Some patients take longer than expected, I point out. Doctors’ schedules are usually jam packed.

“I know, I know. But then why the rush to get me on the scale and my blood pressure and a regurgitation of the form questions?” She waves again, then pushes up her glasses. “Finally, the doctor comes in.Do you know Dr. T - ?” I do not. “Just as well. Some days I wish I didn’t. He was my husband’s choice and it’s my husband’s insurance, so when Rome dictates, you learn to speak Latin. Or something like that.

“Anyway, this man comes in and gives me a cold, damp handshake. Like holding hands with a fresh-caught mackerel. I won’t say he’s strange-looking, but I had this thought of a normal-proportioned man, maybe a little on the short side, who’d been put into a taffy-puller. Even his mustache hangs down and his hair got pulled al the way of the back of his crown. So he sits down with his tablet or whatever the step up from the laptop is and starts asking me the same questions that the nurse asked and the form asked.

‘Hey, I just spent 20 minutes answering those on a form and then telling it all to the nurse,’ I said.

He doesn’t look up at me. I think he might have blinked. ‘I need the information for my records,’ he says.

‘Okay,’ I say. I hop of the table – so, yes, I can hop – and go out into the hallway where the nurse is at some desk. ‘I need the clipboard,’ I tell her. ‘I may have missed something.’ She gives me that Botox look of no understanding, but gives it to me. I take it and go back to the room and give it to the doctor. ‘Here, you can take the information from there.’ He looks at me then, like I’ve got four eyes or two heads or something.

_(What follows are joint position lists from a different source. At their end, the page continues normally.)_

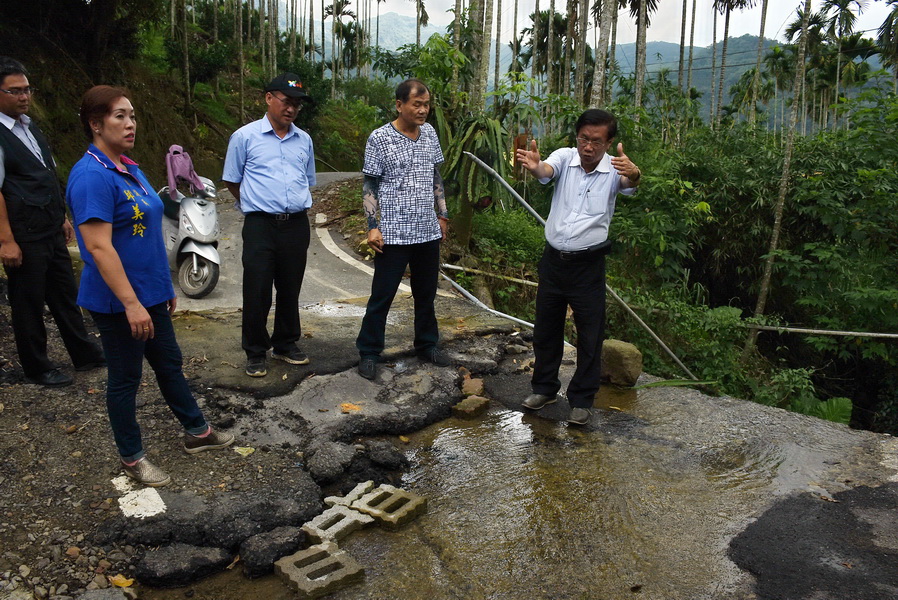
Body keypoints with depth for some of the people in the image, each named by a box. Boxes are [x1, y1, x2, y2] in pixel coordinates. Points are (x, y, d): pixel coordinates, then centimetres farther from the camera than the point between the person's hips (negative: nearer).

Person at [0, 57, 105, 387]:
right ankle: (36, 368, 21)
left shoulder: (30, 128, 11)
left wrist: (62, 217, 17)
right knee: (29, 301, 6)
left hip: (51, 230, 8)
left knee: (65, 294, 16)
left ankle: (85, 354, 29)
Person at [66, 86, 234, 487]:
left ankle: (197, 433, 35)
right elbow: (98, 247, -25)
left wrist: (165, 287, 18)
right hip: (118, 302, -9)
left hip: (150, 294, 9)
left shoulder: (130, 169, 9)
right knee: (125, 378, 7)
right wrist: (131, 304, -26)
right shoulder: (92, 176, -20)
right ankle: (132, 457, 24)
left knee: (169, 364, 19)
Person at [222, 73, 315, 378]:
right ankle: (255, 352, 13)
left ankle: (286, 344, 28)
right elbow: (233, 181, 7)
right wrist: (257, 205, 9)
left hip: (297, 224, 4)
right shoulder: (245, 136, -1)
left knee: (290, 290, 13)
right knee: (257, 292, -1)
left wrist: (299, 206, 14)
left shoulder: (304, 140, 12)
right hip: (261, 226, -4)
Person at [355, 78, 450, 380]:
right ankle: (368, 352, 15)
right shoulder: (379, 138, -8)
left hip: (428, 231, 5)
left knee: (426, 293, 16)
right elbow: (370, 185, -6)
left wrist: (442, 214, 16)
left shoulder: (429, 133, 8)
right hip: (393, 233, -5)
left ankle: (427, 345, 32)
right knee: (382, 296, 2)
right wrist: (373, 227, -11)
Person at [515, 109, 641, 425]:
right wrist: (534, 166, -51)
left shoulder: (614, 168, -8)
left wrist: (634, 174, -55)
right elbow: (546, 170, -26)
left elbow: (628, 184, -30)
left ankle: (582, 399, 22)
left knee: (590, 335, 4)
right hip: (553, 258, 2)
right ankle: (545, 388, 34)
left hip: (588, 264, -2)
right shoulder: (565, 156, -5)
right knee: (545, 328, 15)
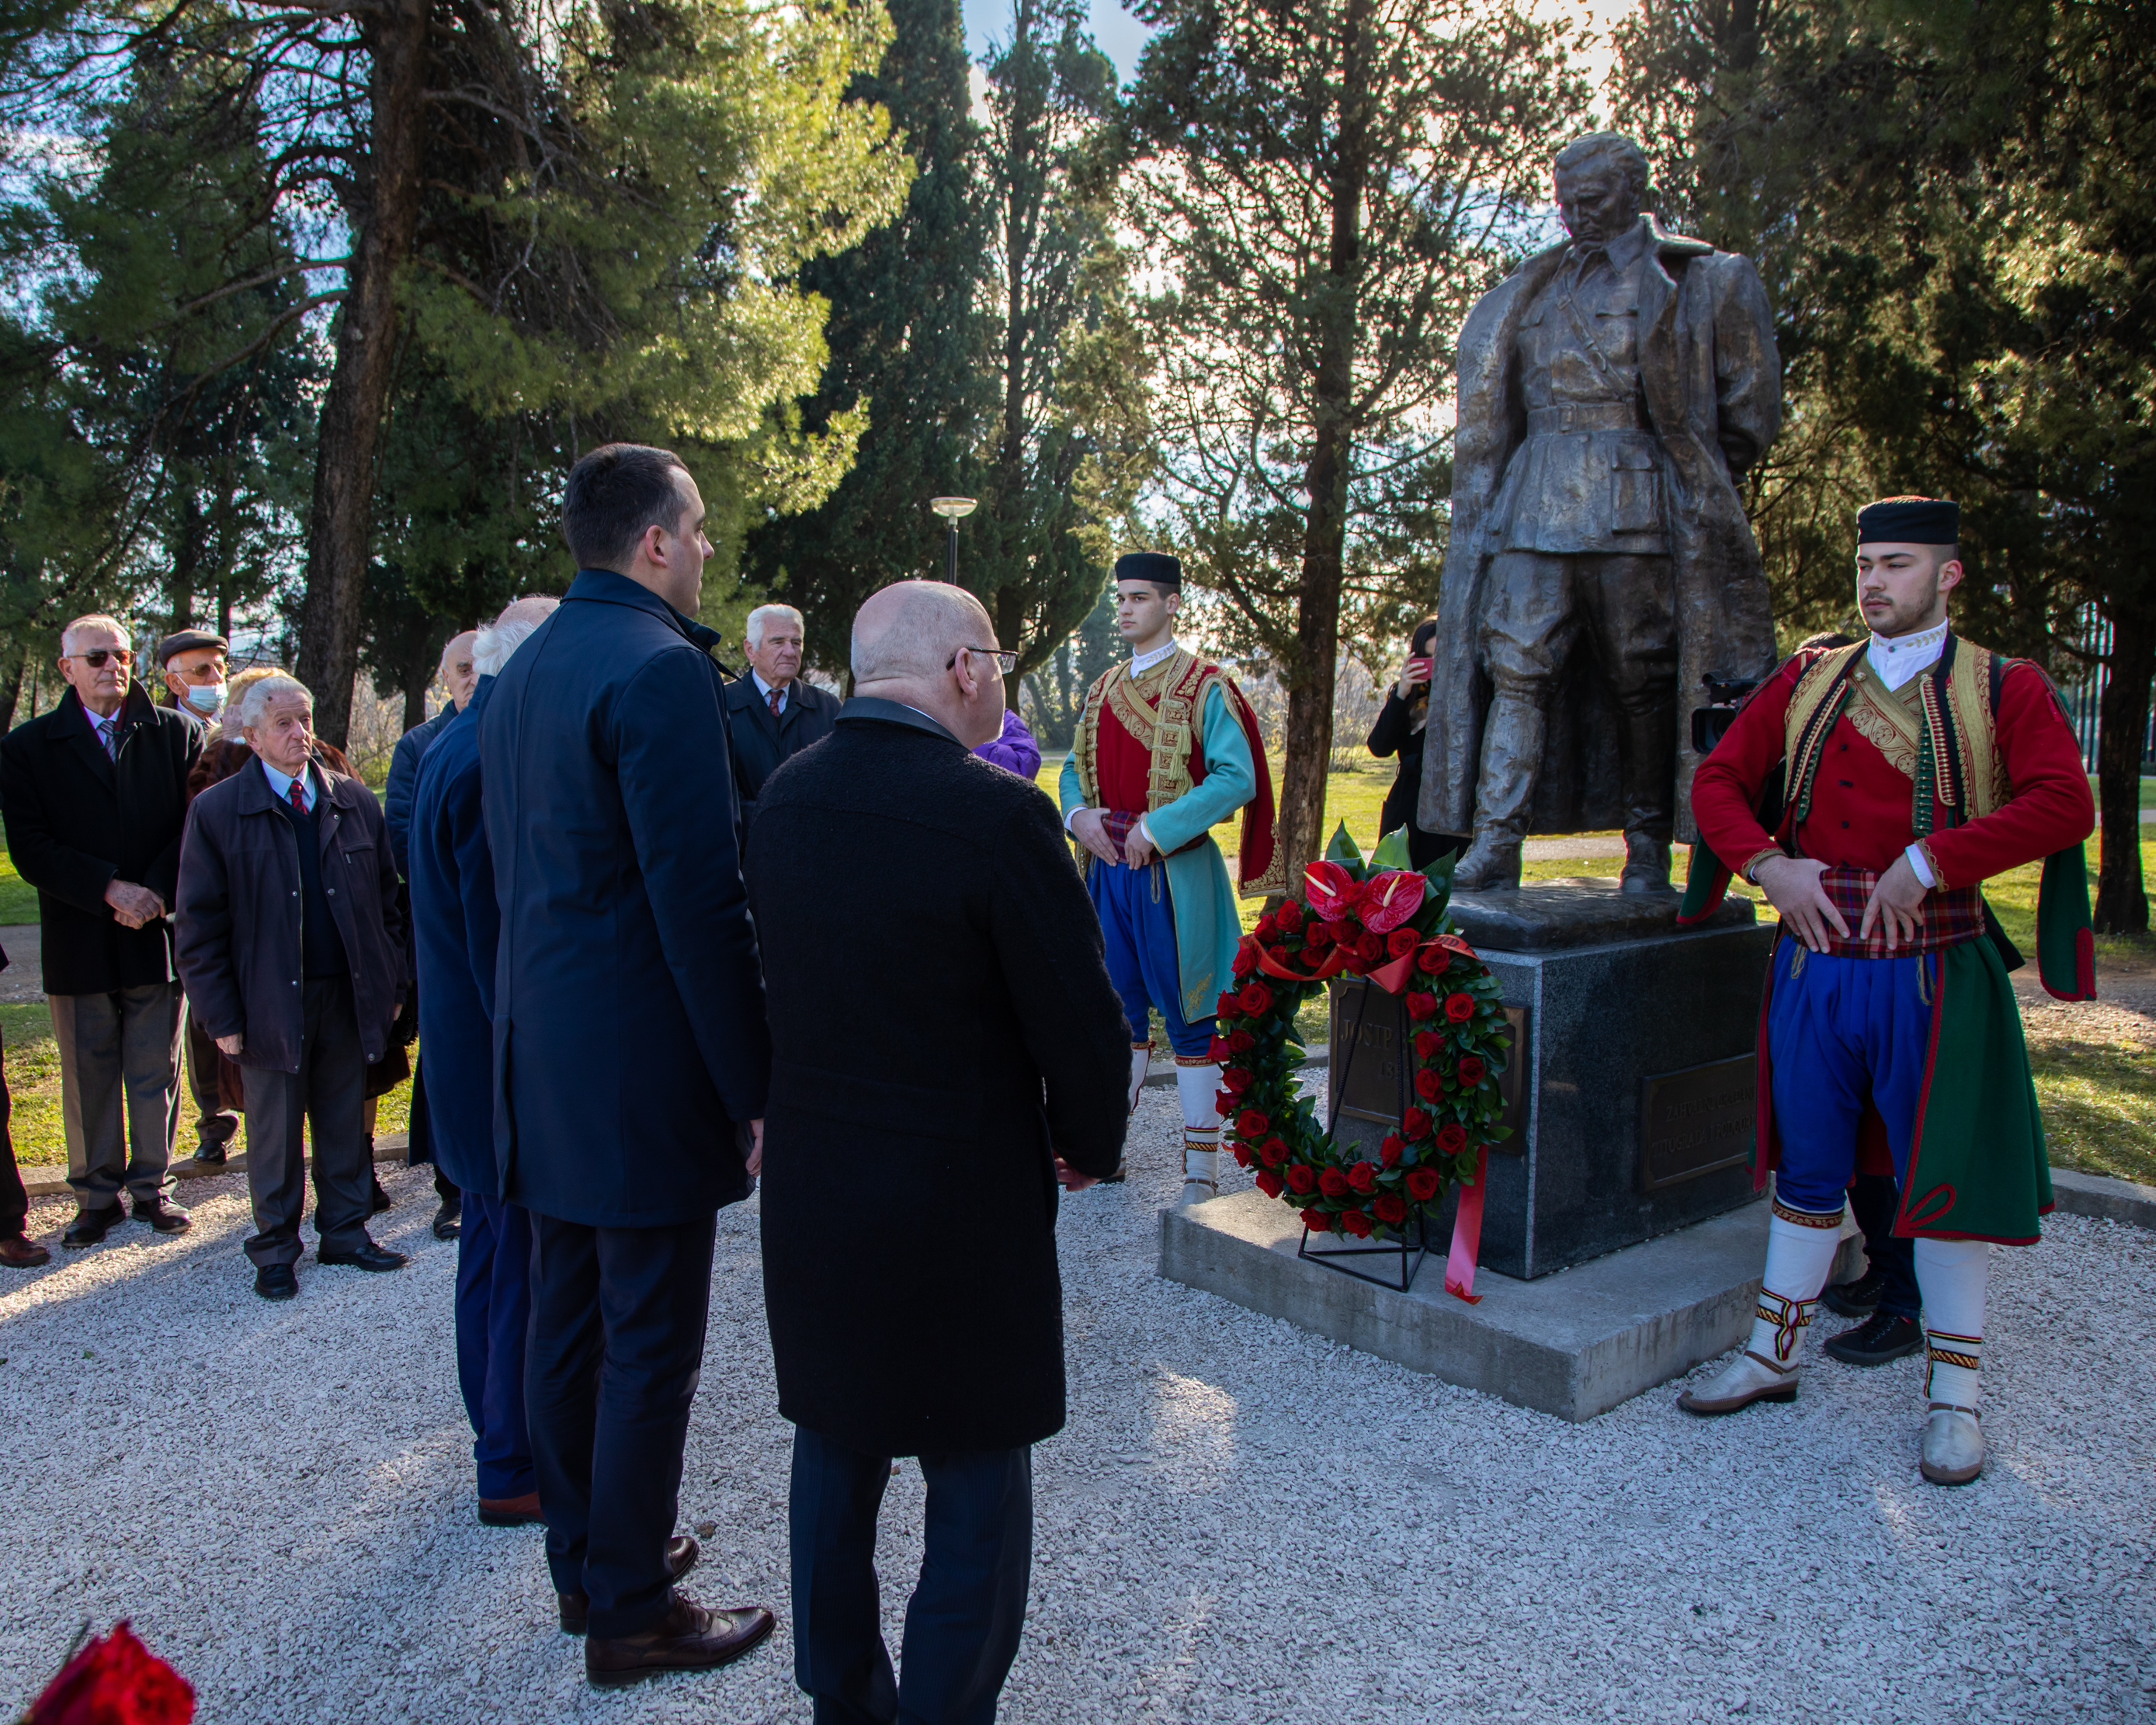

“Takes him a few more minutes to tappity-tap his keyboard full of my information and the first thing he says is, ‘Well, you need to lose weight.’

“’Tel me something new,’ I thought I was joking. His vanilla-taffy face turned a little strawberry.

“’Look, you need to lose about 50 pounds to be healthy at your age and height.’

“I started feeling a little strawberry myself. ‘According to who?’

“’Well, the AMA and state and federal health organizations –‘

“’And the insurance companies that only make money if we live and keep paying premiums and the nutrition and diet people who change their minds every other month.’

“ Well, here strawberry was turning cherry. ‘Look, Mrs. Louden, if you don’t lose the weight, we’ll be talking about heart disease. We’ll be talking about organ stress. We’ll be talking about joint damage and probably replacement surgery.’

“’And if I do lose the weight, what will we talk about then?’”

I glanced at the clock at this point, noting that students would arrive soon, so I pointed out that doctors have it pretty hard these days with the demands of insurance, high costs, ageing population with more and more ailments, and so much grief from a federal government whose answer to every problem is to cut services and give tax breaks. I noted that, even in my own experience, it did rather seem like a factory-run science lab with all the tests and measuring, “But,” I ended, “Al they really want to know what they’re dealing with.”

“I know,” Notta agreed. “It’s hard for us all when you get people with heads up their rear ends telling the rest of us how to be healthy. Oh, there’s BJ with his iPod earphones up to loud. That boy will go deaf before he’s 20.”

She stands, pats my shoulder. “I know what you’re saying and they do need to know what they’re dealing with. I only wish they would remember they’re dealing with, too.” She smiled and wagged her finger. “Think about it. You know I’m right.”